[[ PROVIDED ENTRIES open ]]

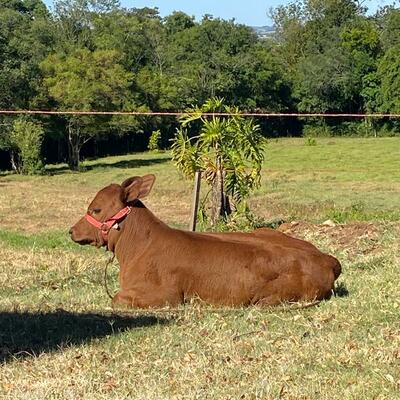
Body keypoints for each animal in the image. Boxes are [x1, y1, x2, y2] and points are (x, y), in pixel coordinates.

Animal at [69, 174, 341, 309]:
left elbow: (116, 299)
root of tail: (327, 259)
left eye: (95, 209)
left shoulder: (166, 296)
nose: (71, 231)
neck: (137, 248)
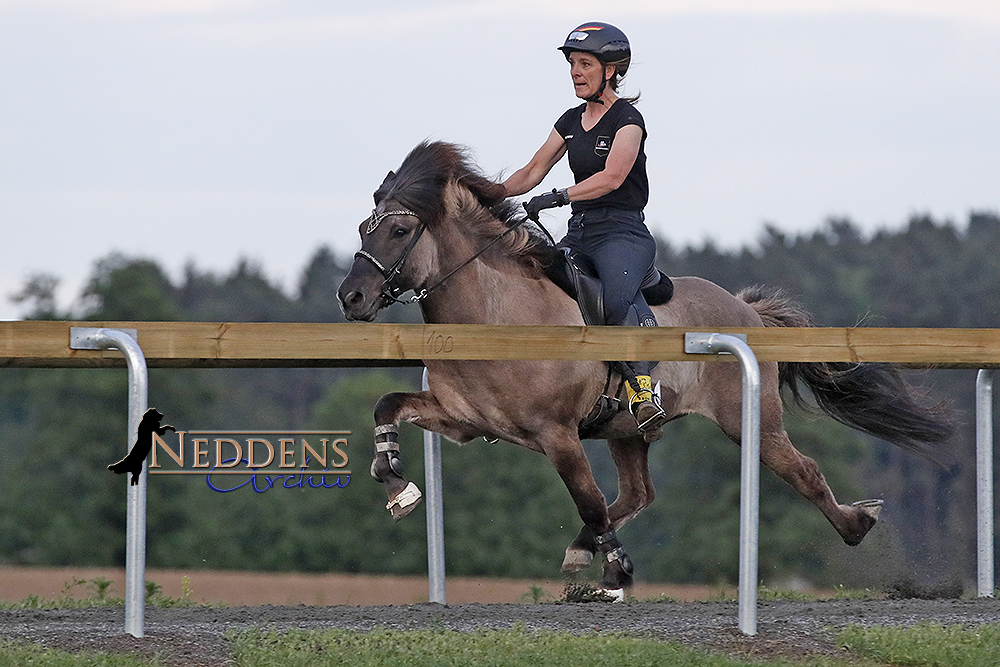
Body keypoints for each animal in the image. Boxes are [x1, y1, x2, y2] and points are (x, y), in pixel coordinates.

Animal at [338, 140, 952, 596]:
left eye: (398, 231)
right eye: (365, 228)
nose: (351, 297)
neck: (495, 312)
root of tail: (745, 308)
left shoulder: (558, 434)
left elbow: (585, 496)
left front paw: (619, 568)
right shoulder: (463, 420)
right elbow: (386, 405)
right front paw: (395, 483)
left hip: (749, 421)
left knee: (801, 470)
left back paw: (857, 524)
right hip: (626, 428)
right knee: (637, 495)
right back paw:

[[ PROVIDED ENTRIES closed ]]
[[ PROVIDED ENTRIES open ]]

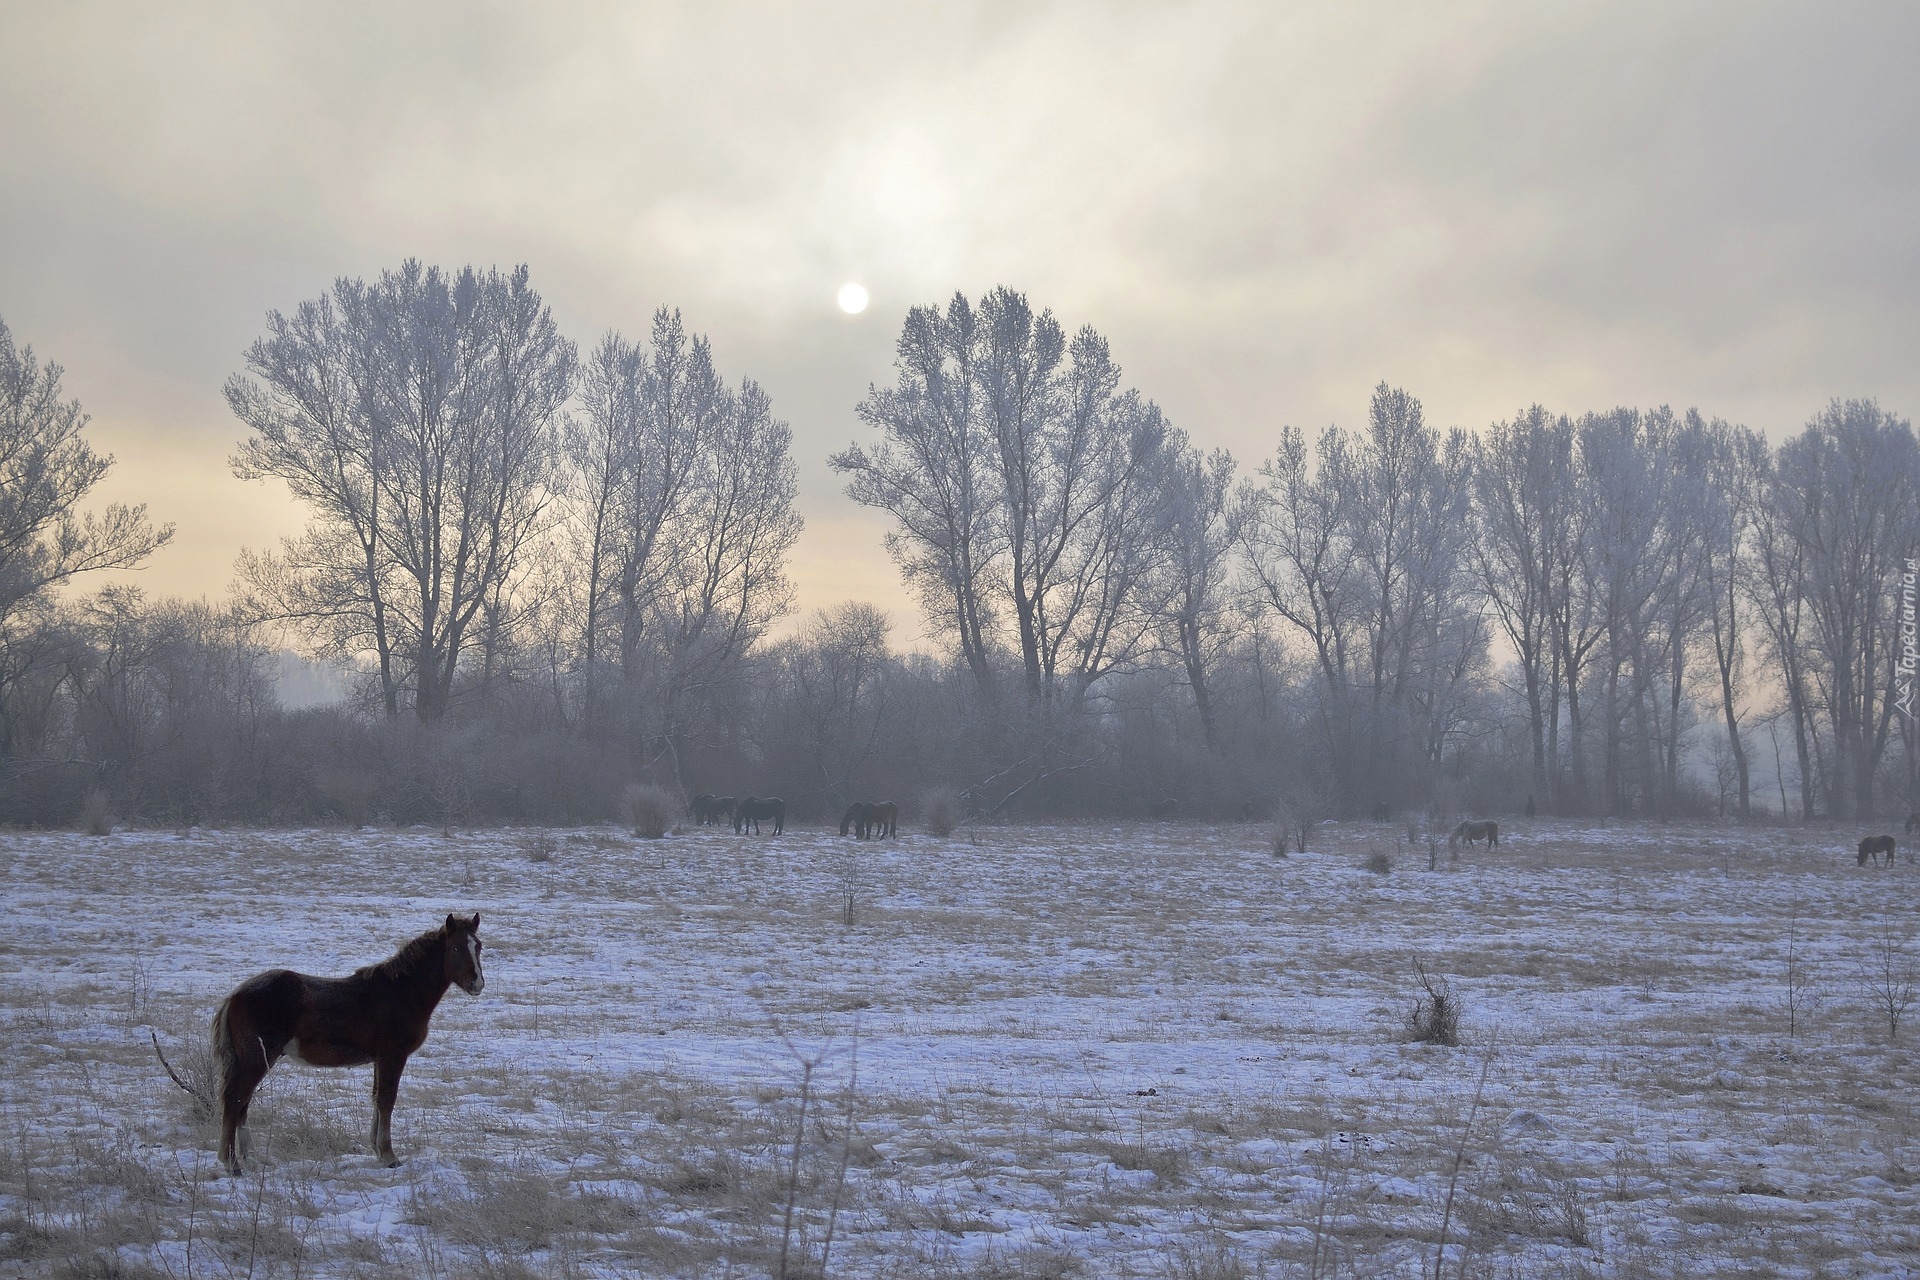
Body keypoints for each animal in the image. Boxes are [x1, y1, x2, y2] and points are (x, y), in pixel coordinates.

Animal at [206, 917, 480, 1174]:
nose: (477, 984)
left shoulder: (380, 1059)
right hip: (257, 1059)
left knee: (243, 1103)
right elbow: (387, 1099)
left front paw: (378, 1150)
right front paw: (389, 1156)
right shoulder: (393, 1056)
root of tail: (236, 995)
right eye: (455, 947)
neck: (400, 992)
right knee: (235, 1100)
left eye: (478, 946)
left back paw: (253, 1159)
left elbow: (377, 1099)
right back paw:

[[ PROVIDED ENTRIES closed ]]

§ AIM OF THE TASK:
In the records above, find each line with the word "front" and copy it.

§ EXPECTED ANSWER:
left front paw: (619, 568)
right front paw: (395, 483)
left front paw: (378, 1150)
right front paw: (389, 1156)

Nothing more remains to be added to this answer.